▸ **What the exercise asks**: In the records that follow, find the line with "Document page, 2576x1449 pixels."; from there, retype every line exactly through the line with "Document page, 2001x1125 pixels.", which also belongs to the answer.

- - -

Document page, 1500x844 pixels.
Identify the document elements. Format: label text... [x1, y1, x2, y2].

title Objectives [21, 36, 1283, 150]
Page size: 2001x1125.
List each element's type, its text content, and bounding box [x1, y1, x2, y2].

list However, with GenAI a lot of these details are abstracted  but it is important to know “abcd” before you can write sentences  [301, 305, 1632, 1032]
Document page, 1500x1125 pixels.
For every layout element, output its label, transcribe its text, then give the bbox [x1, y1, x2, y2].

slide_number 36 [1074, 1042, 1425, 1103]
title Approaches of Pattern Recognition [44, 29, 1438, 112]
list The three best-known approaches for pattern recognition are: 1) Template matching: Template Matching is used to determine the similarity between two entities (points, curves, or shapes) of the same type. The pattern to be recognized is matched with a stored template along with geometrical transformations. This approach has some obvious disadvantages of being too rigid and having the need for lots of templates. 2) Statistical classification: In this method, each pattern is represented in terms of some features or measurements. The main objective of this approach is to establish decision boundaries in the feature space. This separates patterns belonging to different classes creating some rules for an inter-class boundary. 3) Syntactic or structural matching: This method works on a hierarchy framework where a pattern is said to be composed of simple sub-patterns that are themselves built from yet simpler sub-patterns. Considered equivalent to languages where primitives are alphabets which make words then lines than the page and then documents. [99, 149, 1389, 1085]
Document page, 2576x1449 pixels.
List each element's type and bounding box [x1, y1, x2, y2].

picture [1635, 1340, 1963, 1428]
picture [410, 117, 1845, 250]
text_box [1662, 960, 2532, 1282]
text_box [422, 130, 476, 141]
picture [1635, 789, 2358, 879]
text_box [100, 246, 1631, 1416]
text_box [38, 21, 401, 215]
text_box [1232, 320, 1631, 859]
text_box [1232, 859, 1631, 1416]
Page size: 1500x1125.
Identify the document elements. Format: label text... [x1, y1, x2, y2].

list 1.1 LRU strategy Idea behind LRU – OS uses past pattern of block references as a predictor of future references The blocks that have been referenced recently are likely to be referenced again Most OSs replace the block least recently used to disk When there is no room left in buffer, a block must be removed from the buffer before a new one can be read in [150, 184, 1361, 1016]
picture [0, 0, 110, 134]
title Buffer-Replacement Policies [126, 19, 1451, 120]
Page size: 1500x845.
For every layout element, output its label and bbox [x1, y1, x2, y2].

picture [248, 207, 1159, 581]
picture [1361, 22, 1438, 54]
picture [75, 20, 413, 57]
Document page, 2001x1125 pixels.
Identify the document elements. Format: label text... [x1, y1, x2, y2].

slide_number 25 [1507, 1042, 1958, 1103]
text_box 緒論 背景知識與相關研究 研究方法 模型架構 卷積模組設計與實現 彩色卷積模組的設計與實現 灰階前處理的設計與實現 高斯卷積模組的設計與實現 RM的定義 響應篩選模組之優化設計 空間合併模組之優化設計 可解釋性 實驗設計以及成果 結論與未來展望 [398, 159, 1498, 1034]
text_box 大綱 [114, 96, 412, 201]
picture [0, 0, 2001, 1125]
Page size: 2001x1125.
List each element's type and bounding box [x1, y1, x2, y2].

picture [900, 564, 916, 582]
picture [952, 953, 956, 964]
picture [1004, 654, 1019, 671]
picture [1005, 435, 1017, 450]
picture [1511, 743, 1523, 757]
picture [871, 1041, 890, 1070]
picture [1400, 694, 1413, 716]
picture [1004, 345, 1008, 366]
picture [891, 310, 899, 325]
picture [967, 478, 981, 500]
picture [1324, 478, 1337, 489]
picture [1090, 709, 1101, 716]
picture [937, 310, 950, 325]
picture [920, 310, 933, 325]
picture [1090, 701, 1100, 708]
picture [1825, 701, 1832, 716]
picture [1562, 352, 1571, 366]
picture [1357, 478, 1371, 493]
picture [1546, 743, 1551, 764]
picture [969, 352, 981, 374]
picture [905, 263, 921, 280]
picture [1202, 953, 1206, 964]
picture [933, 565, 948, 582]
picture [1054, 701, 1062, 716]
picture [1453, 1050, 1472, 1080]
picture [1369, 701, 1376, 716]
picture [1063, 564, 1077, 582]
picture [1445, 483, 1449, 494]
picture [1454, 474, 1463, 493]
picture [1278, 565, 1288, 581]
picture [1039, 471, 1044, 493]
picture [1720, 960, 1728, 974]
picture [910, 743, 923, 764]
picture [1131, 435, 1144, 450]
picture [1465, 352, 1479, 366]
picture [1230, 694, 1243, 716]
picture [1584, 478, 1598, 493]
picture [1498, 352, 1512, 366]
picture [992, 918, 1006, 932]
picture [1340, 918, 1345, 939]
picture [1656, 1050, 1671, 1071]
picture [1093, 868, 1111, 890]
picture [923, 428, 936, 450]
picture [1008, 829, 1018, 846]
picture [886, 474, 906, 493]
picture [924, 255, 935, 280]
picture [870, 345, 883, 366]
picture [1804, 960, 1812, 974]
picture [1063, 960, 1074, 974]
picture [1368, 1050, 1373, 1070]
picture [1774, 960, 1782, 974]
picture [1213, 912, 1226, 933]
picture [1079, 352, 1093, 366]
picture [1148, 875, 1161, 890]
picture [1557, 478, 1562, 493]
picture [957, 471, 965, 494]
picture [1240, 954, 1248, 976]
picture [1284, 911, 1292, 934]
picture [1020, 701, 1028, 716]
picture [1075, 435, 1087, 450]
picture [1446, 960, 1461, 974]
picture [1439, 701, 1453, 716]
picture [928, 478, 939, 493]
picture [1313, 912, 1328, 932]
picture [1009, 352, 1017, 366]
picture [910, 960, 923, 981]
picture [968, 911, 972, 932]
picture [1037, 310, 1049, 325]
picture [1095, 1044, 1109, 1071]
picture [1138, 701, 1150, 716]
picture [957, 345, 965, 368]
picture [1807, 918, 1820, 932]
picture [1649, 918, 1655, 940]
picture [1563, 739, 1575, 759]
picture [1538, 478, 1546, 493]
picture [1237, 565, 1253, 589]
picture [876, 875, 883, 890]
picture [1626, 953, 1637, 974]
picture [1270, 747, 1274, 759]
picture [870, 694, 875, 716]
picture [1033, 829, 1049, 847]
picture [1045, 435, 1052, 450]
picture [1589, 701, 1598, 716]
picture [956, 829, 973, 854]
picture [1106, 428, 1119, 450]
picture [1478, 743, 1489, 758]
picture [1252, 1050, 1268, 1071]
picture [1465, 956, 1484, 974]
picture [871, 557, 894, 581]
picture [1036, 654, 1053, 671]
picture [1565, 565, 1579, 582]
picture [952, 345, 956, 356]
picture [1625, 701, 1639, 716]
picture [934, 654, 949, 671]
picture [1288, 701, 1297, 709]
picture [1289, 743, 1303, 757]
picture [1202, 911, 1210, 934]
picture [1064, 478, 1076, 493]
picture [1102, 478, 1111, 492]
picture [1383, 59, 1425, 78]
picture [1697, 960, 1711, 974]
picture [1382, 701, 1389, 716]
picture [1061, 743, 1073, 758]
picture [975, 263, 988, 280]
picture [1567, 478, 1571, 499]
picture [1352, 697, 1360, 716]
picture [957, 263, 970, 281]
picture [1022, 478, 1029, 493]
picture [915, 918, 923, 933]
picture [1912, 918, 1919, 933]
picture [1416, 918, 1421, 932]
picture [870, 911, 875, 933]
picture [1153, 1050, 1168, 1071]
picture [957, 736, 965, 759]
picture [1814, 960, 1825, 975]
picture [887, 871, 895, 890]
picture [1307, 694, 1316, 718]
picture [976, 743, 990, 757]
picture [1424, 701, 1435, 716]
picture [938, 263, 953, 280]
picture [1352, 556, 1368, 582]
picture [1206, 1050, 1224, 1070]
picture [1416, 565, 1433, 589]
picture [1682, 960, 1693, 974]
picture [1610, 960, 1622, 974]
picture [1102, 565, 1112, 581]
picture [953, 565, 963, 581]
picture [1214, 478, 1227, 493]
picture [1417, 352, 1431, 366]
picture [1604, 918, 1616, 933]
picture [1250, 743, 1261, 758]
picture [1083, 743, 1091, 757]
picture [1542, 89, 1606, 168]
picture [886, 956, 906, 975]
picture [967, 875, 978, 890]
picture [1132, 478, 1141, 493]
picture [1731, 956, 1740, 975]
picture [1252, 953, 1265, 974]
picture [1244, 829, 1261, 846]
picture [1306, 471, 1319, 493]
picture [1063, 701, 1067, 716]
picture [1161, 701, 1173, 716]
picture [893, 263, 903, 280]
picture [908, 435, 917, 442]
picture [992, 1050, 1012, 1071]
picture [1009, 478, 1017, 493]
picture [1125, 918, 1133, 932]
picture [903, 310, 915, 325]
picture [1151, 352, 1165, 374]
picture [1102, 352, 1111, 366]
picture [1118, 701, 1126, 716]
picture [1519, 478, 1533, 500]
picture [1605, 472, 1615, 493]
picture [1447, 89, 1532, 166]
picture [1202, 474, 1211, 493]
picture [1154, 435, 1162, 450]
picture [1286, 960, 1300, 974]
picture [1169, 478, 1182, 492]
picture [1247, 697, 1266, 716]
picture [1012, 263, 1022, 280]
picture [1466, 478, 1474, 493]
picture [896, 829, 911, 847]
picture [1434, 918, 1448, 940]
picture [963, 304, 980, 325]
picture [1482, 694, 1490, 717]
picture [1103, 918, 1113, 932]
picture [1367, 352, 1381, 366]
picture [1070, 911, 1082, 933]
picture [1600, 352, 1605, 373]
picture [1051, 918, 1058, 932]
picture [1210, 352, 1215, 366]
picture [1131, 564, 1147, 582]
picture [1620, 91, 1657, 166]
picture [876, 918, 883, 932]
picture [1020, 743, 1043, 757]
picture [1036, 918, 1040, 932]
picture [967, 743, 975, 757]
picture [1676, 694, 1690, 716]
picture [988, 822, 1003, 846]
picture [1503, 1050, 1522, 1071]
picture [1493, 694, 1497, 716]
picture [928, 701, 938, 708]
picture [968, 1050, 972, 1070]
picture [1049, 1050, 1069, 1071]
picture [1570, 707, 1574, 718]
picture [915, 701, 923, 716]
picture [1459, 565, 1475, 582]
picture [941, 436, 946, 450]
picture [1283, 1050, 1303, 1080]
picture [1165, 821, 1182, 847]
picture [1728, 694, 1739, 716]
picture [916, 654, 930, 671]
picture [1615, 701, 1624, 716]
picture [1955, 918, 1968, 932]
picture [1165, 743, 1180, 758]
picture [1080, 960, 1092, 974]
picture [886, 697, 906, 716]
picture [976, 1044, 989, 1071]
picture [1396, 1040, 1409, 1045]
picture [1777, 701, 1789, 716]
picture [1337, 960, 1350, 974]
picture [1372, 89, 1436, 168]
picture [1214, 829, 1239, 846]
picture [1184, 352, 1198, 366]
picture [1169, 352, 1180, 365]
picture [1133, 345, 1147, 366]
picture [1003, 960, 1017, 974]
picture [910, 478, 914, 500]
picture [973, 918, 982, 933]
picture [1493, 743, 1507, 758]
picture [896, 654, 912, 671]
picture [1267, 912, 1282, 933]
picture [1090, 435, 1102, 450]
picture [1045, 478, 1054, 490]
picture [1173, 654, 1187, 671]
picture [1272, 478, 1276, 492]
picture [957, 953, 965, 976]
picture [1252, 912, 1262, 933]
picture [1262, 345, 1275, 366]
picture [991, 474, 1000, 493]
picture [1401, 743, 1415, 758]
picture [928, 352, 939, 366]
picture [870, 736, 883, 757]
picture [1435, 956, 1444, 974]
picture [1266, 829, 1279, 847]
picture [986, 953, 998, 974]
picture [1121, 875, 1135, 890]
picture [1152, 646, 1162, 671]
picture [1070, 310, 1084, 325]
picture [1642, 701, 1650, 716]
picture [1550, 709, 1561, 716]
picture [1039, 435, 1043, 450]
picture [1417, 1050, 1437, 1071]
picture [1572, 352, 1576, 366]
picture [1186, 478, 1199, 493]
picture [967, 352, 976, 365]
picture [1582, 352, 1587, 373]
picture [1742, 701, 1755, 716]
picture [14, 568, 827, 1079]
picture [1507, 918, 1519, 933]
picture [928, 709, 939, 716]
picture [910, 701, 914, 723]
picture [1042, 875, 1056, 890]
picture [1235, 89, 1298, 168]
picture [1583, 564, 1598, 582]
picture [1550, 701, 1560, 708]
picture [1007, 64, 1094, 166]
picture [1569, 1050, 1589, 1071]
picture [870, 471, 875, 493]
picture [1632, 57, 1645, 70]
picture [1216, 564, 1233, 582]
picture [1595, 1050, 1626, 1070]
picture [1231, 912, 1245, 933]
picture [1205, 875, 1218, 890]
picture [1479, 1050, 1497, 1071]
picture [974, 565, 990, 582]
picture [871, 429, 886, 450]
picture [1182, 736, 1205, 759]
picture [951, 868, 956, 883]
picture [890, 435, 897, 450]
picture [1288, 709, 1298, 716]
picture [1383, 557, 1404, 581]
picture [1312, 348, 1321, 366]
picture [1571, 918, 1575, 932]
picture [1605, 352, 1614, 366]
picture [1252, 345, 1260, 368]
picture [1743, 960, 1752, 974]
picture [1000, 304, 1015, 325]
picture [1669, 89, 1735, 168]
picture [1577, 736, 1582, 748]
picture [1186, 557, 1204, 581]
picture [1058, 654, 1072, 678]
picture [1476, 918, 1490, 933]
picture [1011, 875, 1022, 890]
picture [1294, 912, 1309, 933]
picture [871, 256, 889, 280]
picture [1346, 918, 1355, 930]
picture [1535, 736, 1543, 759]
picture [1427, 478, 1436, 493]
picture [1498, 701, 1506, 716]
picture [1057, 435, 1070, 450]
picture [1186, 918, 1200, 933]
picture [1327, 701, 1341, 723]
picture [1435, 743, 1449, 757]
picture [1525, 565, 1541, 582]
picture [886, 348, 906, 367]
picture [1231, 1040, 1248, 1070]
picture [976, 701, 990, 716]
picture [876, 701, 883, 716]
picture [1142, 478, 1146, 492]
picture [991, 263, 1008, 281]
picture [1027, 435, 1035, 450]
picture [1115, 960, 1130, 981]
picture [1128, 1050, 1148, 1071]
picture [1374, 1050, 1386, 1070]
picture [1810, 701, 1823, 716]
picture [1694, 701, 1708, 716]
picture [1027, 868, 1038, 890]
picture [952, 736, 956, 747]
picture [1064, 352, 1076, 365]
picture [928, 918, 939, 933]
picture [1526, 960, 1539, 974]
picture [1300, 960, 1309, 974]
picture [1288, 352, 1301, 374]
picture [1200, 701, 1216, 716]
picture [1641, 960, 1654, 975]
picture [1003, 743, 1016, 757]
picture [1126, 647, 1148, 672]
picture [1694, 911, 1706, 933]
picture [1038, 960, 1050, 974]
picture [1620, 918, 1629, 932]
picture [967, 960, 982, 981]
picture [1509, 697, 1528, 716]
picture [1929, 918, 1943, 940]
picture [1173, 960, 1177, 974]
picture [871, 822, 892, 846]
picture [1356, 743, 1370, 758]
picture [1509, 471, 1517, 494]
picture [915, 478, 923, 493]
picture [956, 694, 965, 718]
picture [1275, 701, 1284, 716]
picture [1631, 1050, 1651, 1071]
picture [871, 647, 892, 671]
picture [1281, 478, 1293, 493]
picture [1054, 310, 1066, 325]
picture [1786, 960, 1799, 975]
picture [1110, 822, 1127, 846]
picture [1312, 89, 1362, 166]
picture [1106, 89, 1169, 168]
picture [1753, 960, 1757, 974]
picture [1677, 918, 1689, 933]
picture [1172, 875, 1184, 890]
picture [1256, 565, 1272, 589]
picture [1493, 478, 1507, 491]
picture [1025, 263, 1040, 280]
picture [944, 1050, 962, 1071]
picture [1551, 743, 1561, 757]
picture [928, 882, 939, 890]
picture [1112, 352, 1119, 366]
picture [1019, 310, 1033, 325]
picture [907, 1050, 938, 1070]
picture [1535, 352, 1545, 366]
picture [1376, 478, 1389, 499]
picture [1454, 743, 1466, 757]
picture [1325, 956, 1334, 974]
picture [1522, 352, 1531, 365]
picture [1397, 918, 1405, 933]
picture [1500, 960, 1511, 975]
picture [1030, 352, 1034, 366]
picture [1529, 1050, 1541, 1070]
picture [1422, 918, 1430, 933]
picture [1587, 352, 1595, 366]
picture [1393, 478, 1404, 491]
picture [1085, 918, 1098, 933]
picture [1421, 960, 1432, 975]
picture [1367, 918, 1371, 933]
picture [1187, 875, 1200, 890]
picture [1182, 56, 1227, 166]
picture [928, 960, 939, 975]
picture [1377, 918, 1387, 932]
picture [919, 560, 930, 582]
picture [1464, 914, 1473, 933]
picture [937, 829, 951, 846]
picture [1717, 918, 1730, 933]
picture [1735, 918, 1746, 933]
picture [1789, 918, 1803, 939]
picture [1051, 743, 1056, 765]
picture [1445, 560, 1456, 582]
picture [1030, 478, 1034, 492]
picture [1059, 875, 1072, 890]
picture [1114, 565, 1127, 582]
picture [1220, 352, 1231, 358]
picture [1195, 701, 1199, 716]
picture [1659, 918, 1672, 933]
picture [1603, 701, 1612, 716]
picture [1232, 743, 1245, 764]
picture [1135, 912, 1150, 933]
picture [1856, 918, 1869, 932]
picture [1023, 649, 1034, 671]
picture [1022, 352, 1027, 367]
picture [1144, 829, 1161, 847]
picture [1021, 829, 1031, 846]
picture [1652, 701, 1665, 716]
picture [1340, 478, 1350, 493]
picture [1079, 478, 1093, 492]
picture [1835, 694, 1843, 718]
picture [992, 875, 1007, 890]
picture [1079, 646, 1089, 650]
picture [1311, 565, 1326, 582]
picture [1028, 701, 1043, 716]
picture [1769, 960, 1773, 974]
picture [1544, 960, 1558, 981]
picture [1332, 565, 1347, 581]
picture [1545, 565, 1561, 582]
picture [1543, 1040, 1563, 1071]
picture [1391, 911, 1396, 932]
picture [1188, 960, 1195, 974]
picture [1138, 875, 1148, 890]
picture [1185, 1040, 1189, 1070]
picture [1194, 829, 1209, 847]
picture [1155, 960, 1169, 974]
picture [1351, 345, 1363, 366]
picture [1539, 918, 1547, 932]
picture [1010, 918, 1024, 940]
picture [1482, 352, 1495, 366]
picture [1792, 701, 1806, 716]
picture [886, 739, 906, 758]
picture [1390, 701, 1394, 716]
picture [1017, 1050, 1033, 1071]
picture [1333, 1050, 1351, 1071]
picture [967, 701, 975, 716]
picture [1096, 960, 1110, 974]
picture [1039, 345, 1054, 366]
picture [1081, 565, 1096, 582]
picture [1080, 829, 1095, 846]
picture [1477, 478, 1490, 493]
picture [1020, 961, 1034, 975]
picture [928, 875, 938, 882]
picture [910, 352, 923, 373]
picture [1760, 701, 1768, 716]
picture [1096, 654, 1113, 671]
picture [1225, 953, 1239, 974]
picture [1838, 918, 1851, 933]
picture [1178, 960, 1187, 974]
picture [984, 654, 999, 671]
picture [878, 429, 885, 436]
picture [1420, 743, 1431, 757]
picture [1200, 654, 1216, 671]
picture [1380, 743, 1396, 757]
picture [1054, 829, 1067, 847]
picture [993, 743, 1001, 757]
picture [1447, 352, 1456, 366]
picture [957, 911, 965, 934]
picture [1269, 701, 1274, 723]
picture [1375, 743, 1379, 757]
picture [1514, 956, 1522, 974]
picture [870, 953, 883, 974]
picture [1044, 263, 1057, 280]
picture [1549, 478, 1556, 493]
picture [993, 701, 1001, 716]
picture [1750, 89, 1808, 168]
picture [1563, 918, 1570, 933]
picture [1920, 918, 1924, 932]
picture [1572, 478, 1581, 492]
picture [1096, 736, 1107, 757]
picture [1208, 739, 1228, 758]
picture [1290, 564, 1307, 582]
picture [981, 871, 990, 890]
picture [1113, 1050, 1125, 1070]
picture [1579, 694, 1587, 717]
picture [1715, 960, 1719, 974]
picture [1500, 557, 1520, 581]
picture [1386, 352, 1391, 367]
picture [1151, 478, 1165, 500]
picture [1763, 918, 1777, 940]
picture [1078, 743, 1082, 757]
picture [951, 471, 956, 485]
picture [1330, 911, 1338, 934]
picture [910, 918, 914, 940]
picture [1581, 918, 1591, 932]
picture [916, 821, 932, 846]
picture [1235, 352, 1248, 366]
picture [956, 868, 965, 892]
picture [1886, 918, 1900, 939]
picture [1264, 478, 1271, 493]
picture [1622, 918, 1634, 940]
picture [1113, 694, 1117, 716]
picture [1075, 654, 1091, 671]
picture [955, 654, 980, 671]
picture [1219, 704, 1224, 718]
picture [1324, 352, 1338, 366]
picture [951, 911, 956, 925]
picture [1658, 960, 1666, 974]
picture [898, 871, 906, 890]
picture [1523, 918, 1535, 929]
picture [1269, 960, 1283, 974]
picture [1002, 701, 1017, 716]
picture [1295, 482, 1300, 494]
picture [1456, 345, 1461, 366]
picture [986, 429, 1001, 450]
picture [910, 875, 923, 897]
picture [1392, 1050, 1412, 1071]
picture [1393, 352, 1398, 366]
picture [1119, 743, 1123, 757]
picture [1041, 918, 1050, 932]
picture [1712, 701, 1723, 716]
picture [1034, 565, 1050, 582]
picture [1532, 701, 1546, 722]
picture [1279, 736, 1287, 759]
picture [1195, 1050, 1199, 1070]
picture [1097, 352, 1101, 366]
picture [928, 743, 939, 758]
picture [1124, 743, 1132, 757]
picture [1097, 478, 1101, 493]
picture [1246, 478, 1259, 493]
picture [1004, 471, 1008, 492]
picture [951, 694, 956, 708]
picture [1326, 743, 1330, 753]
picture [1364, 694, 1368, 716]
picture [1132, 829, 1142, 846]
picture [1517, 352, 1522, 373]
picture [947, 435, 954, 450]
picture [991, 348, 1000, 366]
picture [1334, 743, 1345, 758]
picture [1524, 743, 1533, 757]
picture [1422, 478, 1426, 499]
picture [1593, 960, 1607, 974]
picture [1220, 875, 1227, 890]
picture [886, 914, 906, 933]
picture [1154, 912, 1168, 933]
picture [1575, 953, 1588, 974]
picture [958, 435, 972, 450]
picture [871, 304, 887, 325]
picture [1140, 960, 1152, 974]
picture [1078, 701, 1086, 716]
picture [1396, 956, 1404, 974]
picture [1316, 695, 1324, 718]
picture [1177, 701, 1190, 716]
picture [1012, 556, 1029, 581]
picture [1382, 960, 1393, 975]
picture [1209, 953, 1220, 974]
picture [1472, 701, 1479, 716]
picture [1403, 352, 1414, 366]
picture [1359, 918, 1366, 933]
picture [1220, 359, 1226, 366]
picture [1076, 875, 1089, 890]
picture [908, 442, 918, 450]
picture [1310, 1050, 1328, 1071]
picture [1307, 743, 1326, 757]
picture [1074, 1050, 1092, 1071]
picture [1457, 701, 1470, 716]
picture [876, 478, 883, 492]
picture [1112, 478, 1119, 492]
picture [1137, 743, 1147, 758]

- - -

▸ **Your solution**:
Document page, 2576x1449 pixels.
List each element's type and bounding box [x1, y1, x2, y2].

picture [1635, 1340, 1963, 1428]
picture [410, 117, 1845, 250]
text_box [1662, 960, 2532, 1282]
text_box [422, 130, 476, 141]
picture [1635, 789, 2358, 879]
text_box [100, 246, 1631, 1416]
text_box [38, 21, 401, 215]
text_box [1232, 320, 1631, 859]
text_box [1232, 859, 1631, 1416]
Page size: 1500x1125.
Identify the document elements. Format: label text... [x1, y1, x2, y2].

list 1.1 LRU strategy Idea behind LRU – OS uses past pattern of block references as a predictor of future references The blocks that have been referenced recently are likely to be referenced again Most OSs replace the block least recently used to disk When there is no room left in buffer, a block must be removed from the buffer before a new one can be read in [150, 184, 1361, 1016]
picture [0, 0, 110, 134]
title Buffer-Replacement Policies [126, 19, 1451, 120]
Page size: 1500x845.
For every layout element, output its label and bbox [x1, y1, x2, y2].

picture [248, 207, 1159, 581]
picture [1361, 22, 1438, 54]
picture [75, 20, 413, 57]
Document page, 2001x1125 pixels.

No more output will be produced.